In Effizienzstudien wurde dadurch die Entstehung von Blutgerinnseln (Thromben) in Arterien verhindert. Auch mit diesen Antikörpern findet keine systemische Beeinflussung der allgemeinen Blutstillung statt.

Auch diese Antikörper einschließlich voll humaner Varianten wurden bereits in präklinischen Versuchen auf ihre Sicherheit überprüft. Die AG von Prof. Siess vom IPEK München untersuchte außerdem ihre Wirksamkeit unter Verwendung von menschlichem Plaquematerial und Perfusion von menschlichem Blut.

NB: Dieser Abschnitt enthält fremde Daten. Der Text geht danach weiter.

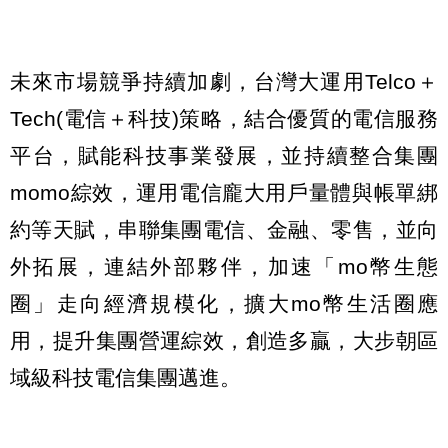
未來市場競爭持續加劇，台灣大運用Telco＋
Tech(電信＋科技)策略，結合優質的電信服務
平台，賦能科技事業發展，並持續整合集團
momo綜效，運用電信龐大用戶量體與帳單綁
約等天賦，串聯集團電信、金融、零售，並向
外拓展，連結外部夥伴，加速「mo幣生態
圈」走向經濟規模化，擴大mo幣生活圈應
用，提升集團營運綜效，創造多贏，大步朝區
域級科技電信集團邁進。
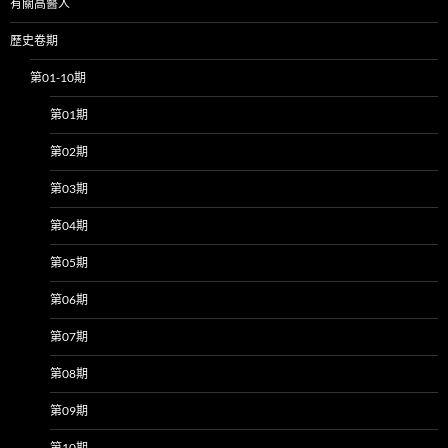
有關高醫人
歷史卷期
第01-10期
第01期
第02期
第03期
第04期
第05期
第06期
第07期
第08期
第09期
第10期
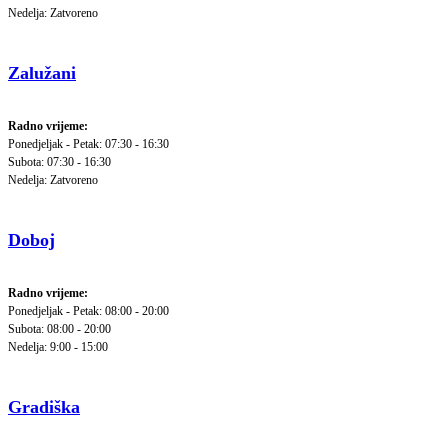
Nedelja: Zatvoreno
Zalužani
Radno vrijeme:
Ponedjeljak - Petak: 07:30 - 16:30
Subota: 07:30 - 16:30
Nedelja: Zatvoreno
Doboj
Radno vrijeme:
Ponedjeljak - Petak: 08:00 - 20:00
Subota: 08:00 - 20:00
Nedelja: 9:00 - 15:00
Gradiška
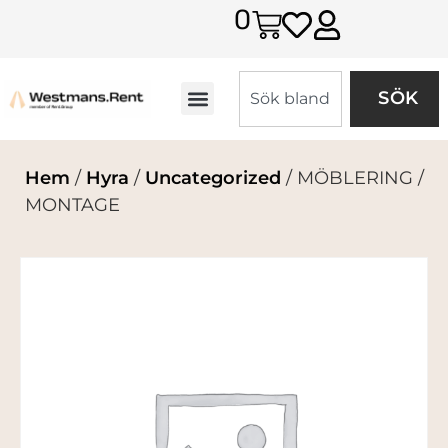
0
SÖK
Hem
/
Hyra
/
Uncategorized
/ MÖBLERING /
MONTAGE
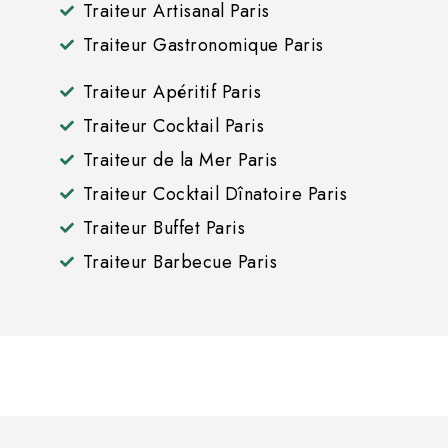
Traiteur Artisanal Paris
Traiteur Gastronomique Paris
Traiteur Apéritif Paris
Traiteur Cocktail Paris
Traiteur de la Mer Paris
Traiteur Cocktail Dînatoire Paris
Traiteur Buffet Paris
Traiteur Barbecue Paris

Die Ergebnisse sind in einer Publikation im Journal of the American College of Cardiology aufgeführt: http://www.sciencedirect.com/science/article/pii/S0735109715018471

Eine Abwägung  des Für und Wider der anti-GPVI-Antikörper versus Glykoprotein VI-Fusionsproteinen findet sich unter anderem in einem Editorial von Kleiman und Kolandaivelu. Expanding the Roster : Developing New Inhibitors of Intravascular Thrombosis. J Am Coll Cardiol 2015;  65 (22): 2416 – 2419.

Fusionsproteine mit GPVI-Fc

Neue Glykoprotein VI (GPVI)-Fusionsproteine mit CD39, d. h. einem Enzym, das die lokale Adenosin-Diphosphat (ADP)-Akkumulation hemmt, wurden konzipiert und exprimiert. GPVI- CD39 steigert die anti-thrombotische Wirkung im Vergleich zu reiner GPVI-Hemmung, z. B. in Flussprofilen über menschlichem Plaquematerial aus Operationen der Halsschlagader.